What if OS updates could be split into updates which do substantial changes while keeping the same security patch level date as before … and later updates which only raise the security patch level date?

This way, after a feature update the possibility to fall back to the old OS version in case of obvious trouble would be left intact, because rollback protection wouldn’t kick in?
And a later update ideally just raising the patch level date wouldn’t break stuff and could be started by users once they are sure they don’t need to fall back?

I don’t know whether the deed of only raising the date is left to the discretion of the OS vendor, or if raising the date would have to be bundled with actual security patches. In the latter case, leaving 1 patch undone until the date-raising update should do the trick.

Wouldn’t this be possible?


New problem seemingly related to this update

@formerFP.Com.Manager WPA3(SAE) networks are not shown anymore and no (auto)connection possible since update.

@Cookie WPA3 was already not supported on Android 10 and the previous Android 11 releases (only some Android 11 beta versions had WPA3 support enabled, which was a mistake). FP3 is not certified for WPA3, therefore we cannot enable it.
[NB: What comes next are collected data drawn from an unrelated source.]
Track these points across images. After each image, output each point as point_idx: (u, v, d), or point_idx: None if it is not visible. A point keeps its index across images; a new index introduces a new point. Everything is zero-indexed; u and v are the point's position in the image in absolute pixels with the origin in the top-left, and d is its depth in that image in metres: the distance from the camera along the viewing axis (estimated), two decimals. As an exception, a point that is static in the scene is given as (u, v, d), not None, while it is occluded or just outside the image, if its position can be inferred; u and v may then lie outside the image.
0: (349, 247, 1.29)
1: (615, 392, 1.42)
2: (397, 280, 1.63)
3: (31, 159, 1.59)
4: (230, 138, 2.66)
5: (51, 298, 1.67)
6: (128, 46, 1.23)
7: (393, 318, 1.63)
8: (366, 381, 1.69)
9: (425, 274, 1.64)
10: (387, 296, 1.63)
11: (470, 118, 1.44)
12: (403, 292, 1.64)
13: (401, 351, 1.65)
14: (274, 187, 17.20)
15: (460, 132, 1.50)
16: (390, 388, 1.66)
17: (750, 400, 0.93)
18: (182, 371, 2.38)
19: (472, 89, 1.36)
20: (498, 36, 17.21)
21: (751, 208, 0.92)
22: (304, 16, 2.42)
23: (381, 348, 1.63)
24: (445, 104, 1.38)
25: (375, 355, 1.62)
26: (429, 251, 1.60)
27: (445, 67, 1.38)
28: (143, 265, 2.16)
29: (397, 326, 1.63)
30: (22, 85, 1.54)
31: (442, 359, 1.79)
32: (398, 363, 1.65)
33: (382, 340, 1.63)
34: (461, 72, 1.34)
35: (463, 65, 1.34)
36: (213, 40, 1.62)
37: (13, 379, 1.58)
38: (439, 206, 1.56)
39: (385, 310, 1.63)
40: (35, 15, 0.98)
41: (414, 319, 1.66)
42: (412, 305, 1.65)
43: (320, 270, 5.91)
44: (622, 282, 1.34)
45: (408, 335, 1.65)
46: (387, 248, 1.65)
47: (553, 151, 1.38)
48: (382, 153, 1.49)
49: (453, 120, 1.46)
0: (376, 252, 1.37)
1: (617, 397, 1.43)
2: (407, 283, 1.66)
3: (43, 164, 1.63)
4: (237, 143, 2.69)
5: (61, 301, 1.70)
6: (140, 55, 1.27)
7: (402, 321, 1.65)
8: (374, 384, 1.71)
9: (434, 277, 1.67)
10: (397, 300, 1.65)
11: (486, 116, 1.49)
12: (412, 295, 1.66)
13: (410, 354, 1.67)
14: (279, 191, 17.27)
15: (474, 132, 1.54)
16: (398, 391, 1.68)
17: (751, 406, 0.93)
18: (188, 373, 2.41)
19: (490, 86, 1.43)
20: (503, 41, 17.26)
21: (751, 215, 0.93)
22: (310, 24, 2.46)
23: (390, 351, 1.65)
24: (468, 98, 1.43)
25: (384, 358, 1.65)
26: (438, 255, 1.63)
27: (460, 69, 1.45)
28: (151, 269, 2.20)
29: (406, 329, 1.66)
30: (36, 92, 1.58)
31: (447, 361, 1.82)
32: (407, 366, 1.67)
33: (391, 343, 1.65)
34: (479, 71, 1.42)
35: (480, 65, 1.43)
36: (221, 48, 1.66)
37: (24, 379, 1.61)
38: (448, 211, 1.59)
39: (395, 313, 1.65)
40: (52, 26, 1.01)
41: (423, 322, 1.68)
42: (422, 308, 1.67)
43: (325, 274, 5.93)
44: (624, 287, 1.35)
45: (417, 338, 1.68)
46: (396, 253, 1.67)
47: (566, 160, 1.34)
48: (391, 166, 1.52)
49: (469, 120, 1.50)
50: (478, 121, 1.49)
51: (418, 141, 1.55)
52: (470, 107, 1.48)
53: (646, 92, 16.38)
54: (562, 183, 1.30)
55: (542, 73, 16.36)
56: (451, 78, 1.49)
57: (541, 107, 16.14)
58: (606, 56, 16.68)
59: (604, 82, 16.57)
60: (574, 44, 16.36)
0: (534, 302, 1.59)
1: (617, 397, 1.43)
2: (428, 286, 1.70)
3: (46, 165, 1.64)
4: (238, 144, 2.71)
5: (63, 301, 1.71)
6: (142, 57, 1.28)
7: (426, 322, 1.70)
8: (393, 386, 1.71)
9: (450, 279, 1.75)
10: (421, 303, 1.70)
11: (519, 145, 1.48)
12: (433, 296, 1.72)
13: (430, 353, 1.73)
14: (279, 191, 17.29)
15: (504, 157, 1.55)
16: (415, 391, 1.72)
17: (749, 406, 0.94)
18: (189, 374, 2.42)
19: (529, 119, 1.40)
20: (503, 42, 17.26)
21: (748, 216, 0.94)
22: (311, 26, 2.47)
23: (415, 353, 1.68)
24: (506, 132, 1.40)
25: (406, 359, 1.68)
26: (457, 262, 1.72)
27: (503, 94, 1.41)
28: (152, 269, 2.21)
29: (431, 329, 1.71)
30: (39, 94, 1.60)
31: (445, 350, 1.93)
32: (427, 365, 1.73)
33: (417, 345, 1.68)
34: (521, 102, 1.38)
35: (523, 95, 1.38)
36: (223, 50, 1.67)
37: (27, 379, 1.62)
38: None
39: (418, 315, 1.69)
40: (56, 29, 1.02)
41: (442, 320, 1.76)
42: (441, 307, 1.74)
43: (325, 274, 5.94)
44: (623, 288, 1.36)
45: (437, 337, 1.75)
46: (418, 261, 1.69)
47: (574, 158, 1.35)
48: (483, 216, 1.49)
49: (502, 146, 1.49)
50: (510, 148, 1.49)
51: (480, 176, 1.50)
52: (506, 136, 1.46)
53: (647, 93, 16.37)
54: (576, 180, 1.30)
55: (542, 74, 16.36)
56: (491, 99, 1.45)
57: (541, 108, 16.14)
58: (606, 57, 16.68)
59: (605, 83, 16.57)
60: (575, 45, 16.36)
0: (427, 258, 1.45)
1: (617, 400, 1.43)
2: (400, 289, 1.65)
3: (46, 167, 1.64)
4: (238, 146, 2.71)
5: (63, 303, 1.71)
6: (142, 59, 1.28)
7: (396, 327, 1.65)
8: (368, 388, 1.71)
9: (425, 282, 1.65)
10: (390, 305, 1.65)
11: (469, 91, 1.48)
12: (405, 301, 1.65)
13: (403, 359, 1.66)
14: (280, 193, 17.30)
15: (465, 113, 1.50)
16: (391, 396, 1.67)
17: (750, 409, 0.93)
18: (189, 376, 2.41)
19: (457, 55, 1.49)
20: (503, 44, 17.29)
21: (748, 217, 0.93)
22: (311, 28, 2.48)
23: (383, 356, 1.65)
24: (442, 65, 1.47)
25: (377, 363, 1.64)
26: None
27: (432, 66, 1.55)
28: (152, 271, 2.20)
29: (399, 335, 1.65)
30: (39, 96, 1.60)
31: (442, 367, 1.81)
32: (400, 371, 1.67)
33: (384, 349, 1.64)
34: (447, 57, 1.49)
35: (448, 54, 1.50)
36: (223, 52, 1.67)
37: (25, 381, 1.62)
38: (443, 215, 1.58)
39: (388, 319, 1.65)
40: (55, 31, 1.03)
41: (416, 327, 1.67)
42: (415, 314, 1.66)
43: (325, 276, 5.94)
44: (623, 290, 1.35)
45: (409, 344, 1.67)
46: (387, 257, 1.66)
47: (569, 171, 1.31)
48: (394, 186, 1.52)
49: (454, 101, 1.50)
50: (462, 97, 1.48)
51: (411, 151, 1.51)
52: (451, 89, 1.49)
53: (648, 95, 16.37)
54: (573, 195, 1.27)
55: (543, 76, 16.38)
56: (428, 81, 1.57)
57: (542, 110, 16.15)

WPA3 was already possible with Android 10 release versions on the FP3 and was disabled with update 8901.3.A.0077.20201221.
See: Is WPA3 officially supported? As it does no longer work

Facing the same issue with Bluetooth earphones with the FP3 after this update. Is there any fix for it?

The only things we can do are:

  • wait for an update
  • downgrade
  • switch to /e/OS or that other one
  • get a new phone without that update installed

No workarounds or fixes are known. We’re stuck with this issue for now. Devs apparently are aware of it but there’s no timeframe when we get an update solving it.